Out of the Ashes of Smyrna

Cappella Romana has created an extraordinary and rare program on the theme of the endurance of Byzantine chant traditions near the end of the Ottoman Empire that were preserved by the diaspora of Greek-speaking refugees from the city once known as Smyrna (now İzmir). Performances will be in Seattle (10 November at 7.30pm at St. Demetrios Greek Cathedral) and Portland (11 November at 8pm at St. Mary’s Cathedral and 12 November at 3pm at Holy Trinity Greek Orthodox Cathedral). You can also access the performance online a week after the premiere.

In 1922, one of the worst episodes of “ethnic cleansing” reached its climax with the Burning of Smyrna and the massacre of Greeks and Armenians in this multicultural center. Cappella Romana’s John Michael Boyer writes in his program essay of the violence, all too familiar from current events, which overtook this “most important commercial port in the Eastern Mediterranean … the image of an international cosmopolitan city with the Greek element paramount in a modernized economy and an urbane society”:

According to American eye-witnesses, on the 13th of September at noon, the Kemalists set fires in the Greek and Armenian districts of the city, forcing its 400,000 Greeks to run toward the wharf. At night, on the narrow strip of the Quai, the inhospitable night sea ahead and flames approaching behind, the Greeks were in a living Hell. Ships of the allied fleet in the open sea, following orders which they had received from their countries, observed “systematic political neutrality.”

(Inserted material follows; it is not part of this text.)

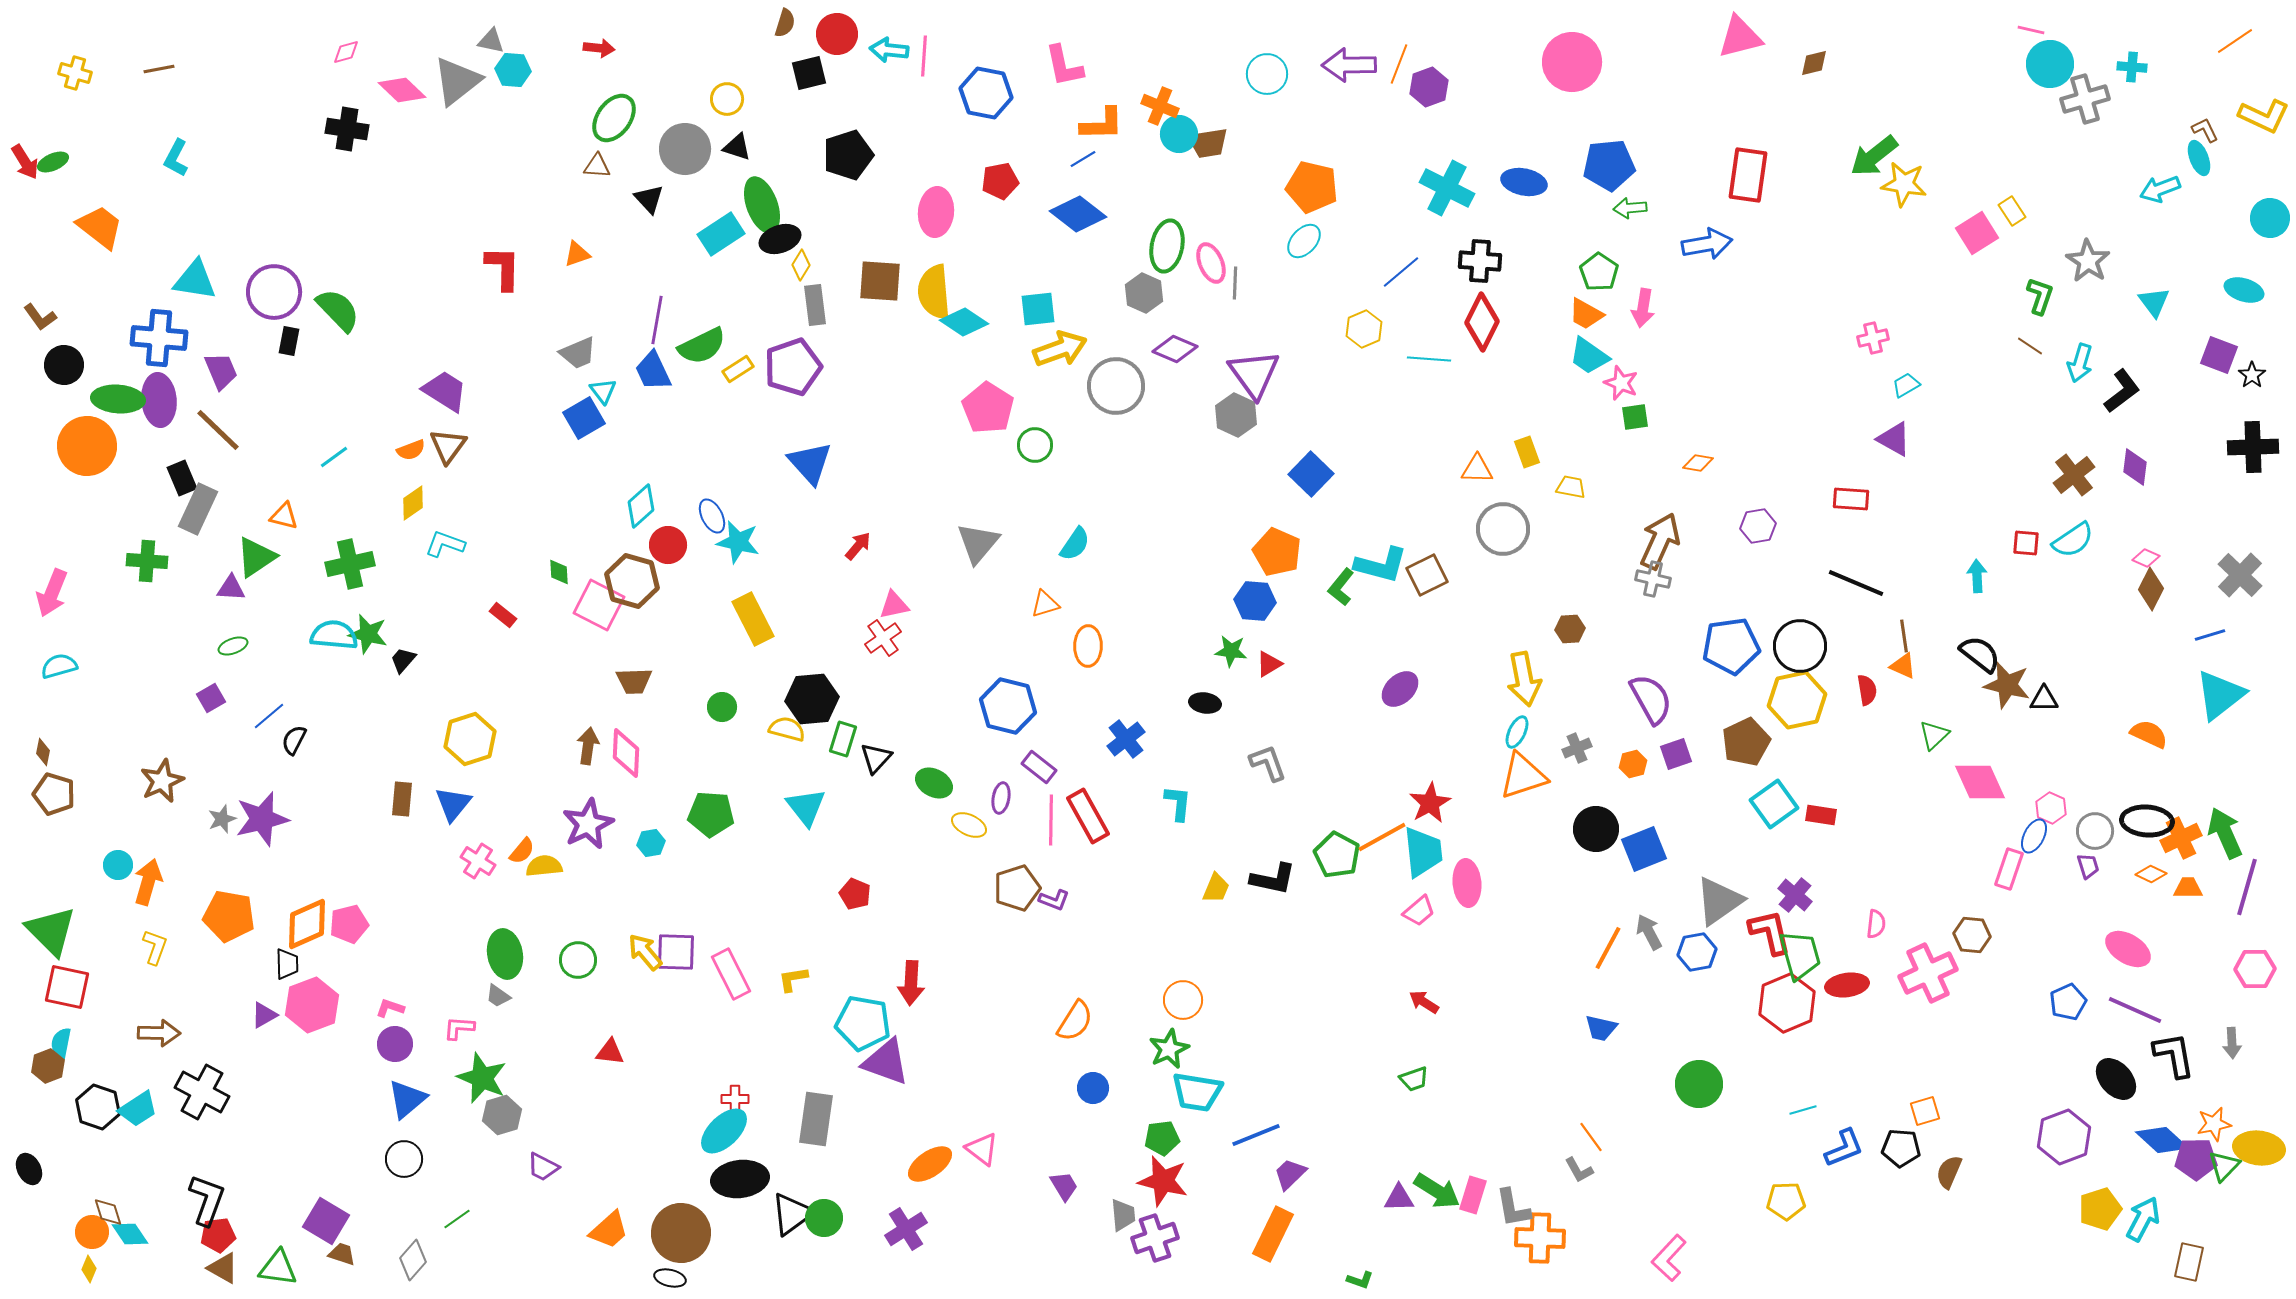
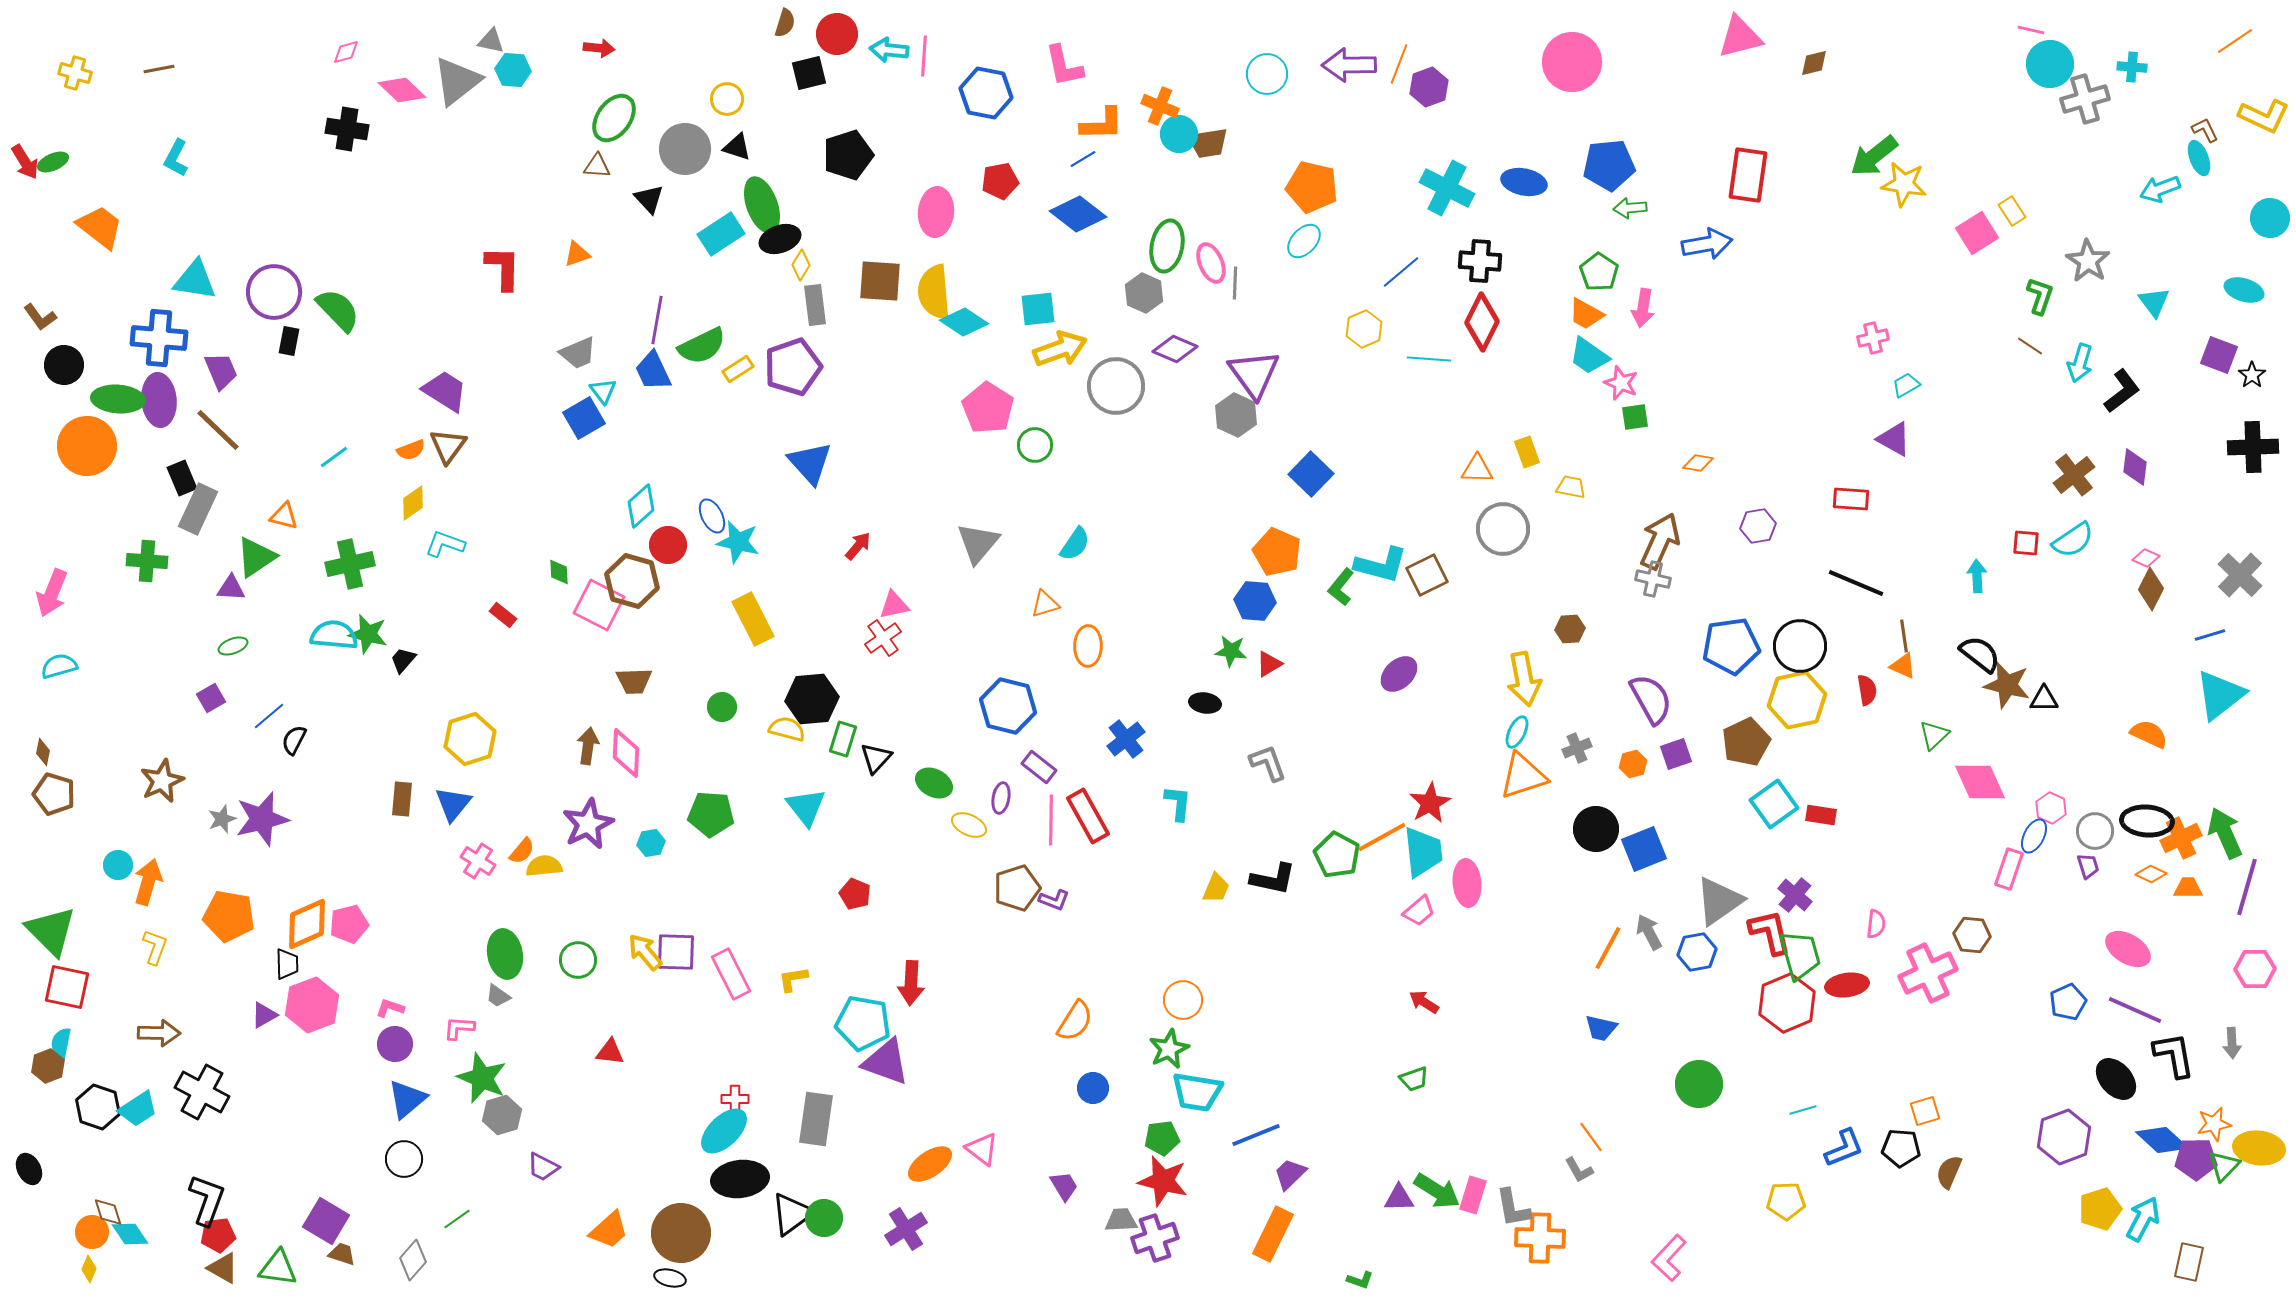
purple ellipse at (1400, 689): moved 1 px left, 15 px up
gray trapezoid at (1123, 1215): moved 2 px left, 5 px down; rotated 88 degrees counterclockwise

The program presents chants from psalmody and hymnography from the Smyrnean tradition, including chants associated with the Sunday of the Samaritan Woman (St. Photeiní) and from the Divine Liturgy from Smyrna, Asia Minor, and the diaspora. Among the composers are Kosmás Evmorphópoulos of Madytos (1869-1901), Nikólaos Georgíou, Protopsáltis of Smyrna (ca. 1790-1887), Pétros Philanthídis (1840-1915), Christóoulos Georgiádis of Kessáni (19th c.), Triandáphyllos Georgiádis (1865-1934), Michael Perpiniás (1903-1975), and Pétros Manéas (1870-1950), and Panyiótis Gerogiádis Kiltzanídis of Prousa (1815-1896).